O’Donovan has given herself license to write songs as personal as they are political – her own take on the historical fiction that she loves to read. “The Right Time”, the sparest song on the record, follows Chapman Catt on her journey from Iowa, where she was educated in a one-room schoolhouse, to San Francisco – ‘power growing, blood pulsing under thick skin’. “I love singing that song,” says O’Donovan, “because I can imagine her in this period gaining the confidence you need to become a great orator, and I can admire her strength from afar.”
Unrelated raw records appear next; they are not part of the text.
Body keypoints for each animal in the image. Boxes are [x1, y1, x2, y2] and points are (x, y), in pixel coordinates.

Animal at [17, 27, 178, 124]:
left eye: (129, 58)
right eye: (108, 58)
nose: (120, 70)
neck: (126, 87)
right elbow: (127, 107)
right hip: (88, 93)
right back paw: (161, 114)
“War Measure” puts a contemporary spin on President Woodrow Wilson’s letter of support to Chapman Catt – “I got your missive and I’m with you girl” – while songs like “Someone To Follow” and “Daughters” meld the suffragists’ experiences with O’Donovan’s own, identifying echoes of their movement in the continuing struggle for women’s rights all over the world. “I thought about motherhood a lot more than on previous records,” says O’Donovan, whose own daughter, Ivy Jo, has just started kindergarten. For her, the album is intrinsically linked to 2022’s release, the three-time Grammy nominated Age of Apathy – a response to that state-of-the-digital-age work which encourages an urgent and active hope in future generations. “I know whichever way the wind blows you’re going to make it,” she sings in “Someone To Follow”.
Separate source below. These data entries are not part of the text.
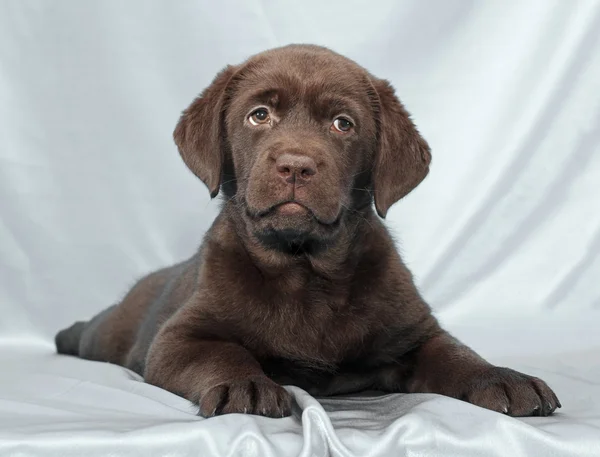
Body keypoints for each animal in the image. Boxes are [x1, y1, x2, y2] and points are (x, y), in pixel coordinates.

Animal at [56, 43, 564, 416]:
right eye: (259, 114)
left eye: (343, 124)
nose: (296, 165)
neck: (305, 270)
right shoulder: (178, 338)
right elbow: (221, 353)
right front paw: (245, 385)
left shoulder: (416, 332)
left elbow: (456, 353)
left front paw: (500, 377)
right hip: (116, 331)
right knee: (94, 330)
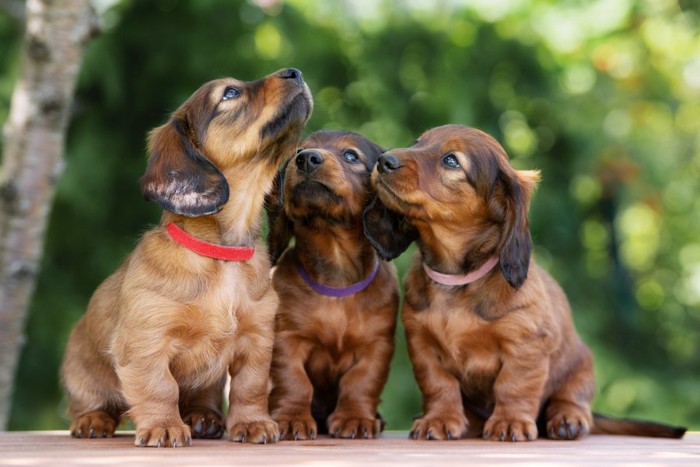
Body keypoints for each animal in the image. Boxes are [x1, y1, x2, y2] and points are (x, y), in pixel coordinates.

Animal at [60, 67, 312, 448]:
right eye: (230, 94)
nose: (295, 72)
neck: (223, 256)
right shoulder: (147, 341)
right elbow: (159, 387)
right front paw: (164, 425)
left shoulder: (256, 339)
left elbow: (250, 387)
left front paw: (253, 423)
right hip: (82, 373)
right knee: (93, 404)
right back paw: (94, 420)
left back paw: (203, 417)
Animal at [266, 131, 400, 438]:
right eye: (298, 152)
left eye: (351, 155)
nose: (306, 159)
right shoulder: (287, 338)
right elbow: (294, 380)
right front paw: (291, 418)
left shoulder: (376, 345)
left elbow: (360, 382)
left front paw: (356, 419)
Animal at [364, 124, 688, 442]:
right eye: (416, 143)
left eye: (451, 160)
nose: (384, 161)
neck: (458, 280)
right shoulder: (423, 345)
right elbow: (438, 384)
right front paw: (440, 419)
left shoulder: (525, 344)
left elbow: (513, 385)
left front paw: (510, 422)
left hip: (581, 365)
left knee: (573, 400)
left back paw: (568, 419)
That song includes the banjo picking of Noam Pikelny – “he has this specific banjo that I knew would sound gorgeous in that key” – and the other guest appearances are no less precisely chosen. On “Crisis”, Sierra Hull’s mandolin provides deft interplay with the strings, while Anaïs Mitchell, a friend of O’Donovan’s for over 20 years, adds her singular vocals to “Over the Finish Line”. “It’s not necessarily a voice you’d often hear as a harmony singer!” admits O’Donovan of their featured duet. “But I’ve been struck with her recent collaborations with Bonny Light Horsemen and Big Red Machine, and it works so well on this song.”
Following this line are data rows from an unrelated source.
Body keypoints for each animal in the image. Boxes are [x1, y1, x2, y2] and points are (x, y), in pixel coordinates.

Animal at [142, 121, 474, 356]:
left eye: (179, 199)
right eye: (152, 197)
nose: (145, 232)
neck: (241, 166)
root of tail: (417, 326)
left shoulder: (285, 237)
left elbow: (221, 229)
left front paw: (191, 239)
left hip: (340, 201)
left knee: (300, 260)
Plans to perform All My Friends in concert include O’Donovan’s Barbican Hall debut on Tuesday 18 June, with Jacobsen conducting the Guildhall Session Orchestra and Music Centre London Session Choir. There will also be different touring configurations including acoustic shows and an upcoming collaboration with the band Hawktail. 

In a Presidential election year, O’Donovan’s record is a cry to women to reclaim their voice, and their rights. “Once in a lifetime the power is ours,” she sings in “Over The Finish Line”, “but we’d rather stare at our phones.” As Chapman Catt once put it: are we prepared to grasp the victory?